Aim of the exercise – Isolate every line in the data with the string "BUCKET" and copy it.

Data for this task –
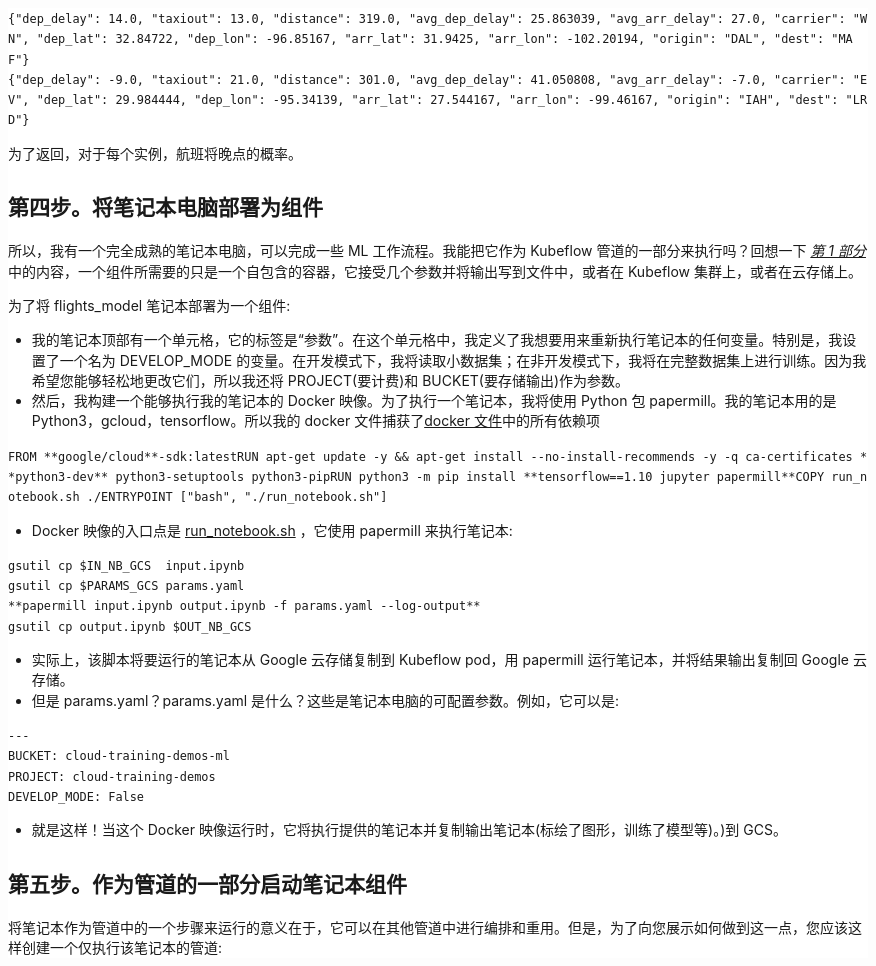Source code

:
 ```
{"dep_delay": 14.0, "taxiout": 13.0, "distance": 319.0, "avg_dep_delay": 25.863039, "avg_arr_delay": 27.0, "carrier": "WN", "dep_lat": 32.84722, "dep_lon": -96.85167, "arr_lat": 31.9425, "arr_lon": -102.20194, "origin": "DAL", "dest": "MAF"}
{"dep_delay": -9.0, "taxiout": 21.0, "distance": 301.0, "avg_dep_delay": 41.050808, "avg_arr_delay": -7.0, "carrier": "EV", "dep_lat": 29.984444, "dep_lon": -95.34139, "arr_lat": 27.544167, "arr_lon": -99.46167, "origin": "IAH", "dest": "LRD"}
```

为了返回，对于每个实例，航班将晚点的概率。

## 第四步。将笔记本电脑部署为组件

所以，我有一个完全成熟的笔记本电脑，可以完成一些 ML 工作流程。我能把它作为 Kubeflow 管道的一部分来执行吗？回想一下 [*第 1 部分*](/how-to-create-and-deploy-a-kubeflow-machine-learning-pipeline-part-1-efea7a4b650f) 中的内容，一个组件所需要的只是一个自包含的容器，它接受几个参数并将输出写到文件中，或者在 Kubeflow 集群上，或者在云存储上。

为了将 flights_model 笔记本部署为一个组件:

*   我的笔记本顶部有一个单元格，它的标签是“参数”。在这个单元格中，我定义了我想要用来重新执行笔记本的任何变量。特别是，我设置了一个名为 DEVELOP_MODE 的变量。在开发模式下，我将读取小数据集；在非开发模式下，我将在完整数据集上进行训练。因为我希望您能够轻松地更改它们，所以我还将 PROJECT(要计费)和 BUCKET(要存储输出)作为参数。
*   然后，我构建一个能够执行我的笔记本的 Docker 映像。为了执行一个笔记本，我将使用 Python 包 papermill。我的笔记本用的是 Python3，gcloud，tensorflow。所以我的 docker 文件捕获了[docker 文件](https://github.com/GoogleCloudPlatform/data-science-on-gcp/blob/master/updates/cloudml/submitnotebook/Dockerfile)中的所有依赖项

```
FROM **google/cloud**-sdk:latestRUN apt-get update -y && apt-get install --no-install-recommends -y -q ca-certificates **python3-dev** python3-setuptools python3-pipRUN python3 -m pip install **tensorflow==1.10 jupyter papermill**COPY run_notebook.sh ./ENTRYPOINT ["bash", "./run_notebook.sh"]
```

*   Docker 映像的入口点是 [run_notebook.sh](https://github.com/GoogleCloudPlatform/data-science-on-gcp/blob/master/updates/cloudml/submitnotebook/run_notebook.sh) ，它使用 papermill 来执行笔记本:

```
gsutil cp $IN_NB_GCS  input.ipynb
gsutil cp $PARAMS_GCS params.yaml
**papermill input.ipynb output.ipynb -f params.yaml --log-output**
gsutil cp output.ipynb $OUT_NB_GCS
```

*   实际上，该脚本将要运行的笔记本从 Google 云存储复制到 Kubeflow pod，用 papermill 运行笔记本，并将结果输出复制回 Google 云存储。
*   但是 params.yaml？params.yaml 是什么？这些是笔记本电脑的可配置参数。例如，它可以是:

```
---
BUCKET: cloud-training-demos-ml
PROJECT: cloud-training-demos
DEVELOP_MODE: False
```

*   就是这样！当这个 Docker 映像运行时，它将执行提供的笔记本并复制输出笔记本(标绘了图形，训练了模型等)。)到 GCS。

## 第五步。作为管道的一部分启动笔记本组件

将笔记本作为管道中的一个步骤来运行的意义在于，它可以在其他管道中进行编排和重用。但是，为了向您展示如何做到这一点，您应该这样创建一个仅执行该笔记本的管道:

Solution to this problem –
*   我的笔记本顶部有一个单元格，它的标签是“参数”。在这个单元格中，我定义了我想要用来重新执行笔记本的任何变量。特别是，我设置了一个名为 DEVELOP_MODE 的变量。在开发模式下，我将读取小数据集；在非开发模式下，我将在完整数据集上进行训练。因为我希望您能够轻松地更改它们，所以我还将 PROJECT(要计费)和 BUCKET(要存储输出)作为参数。
BUCKET: cloud-training-demos-ml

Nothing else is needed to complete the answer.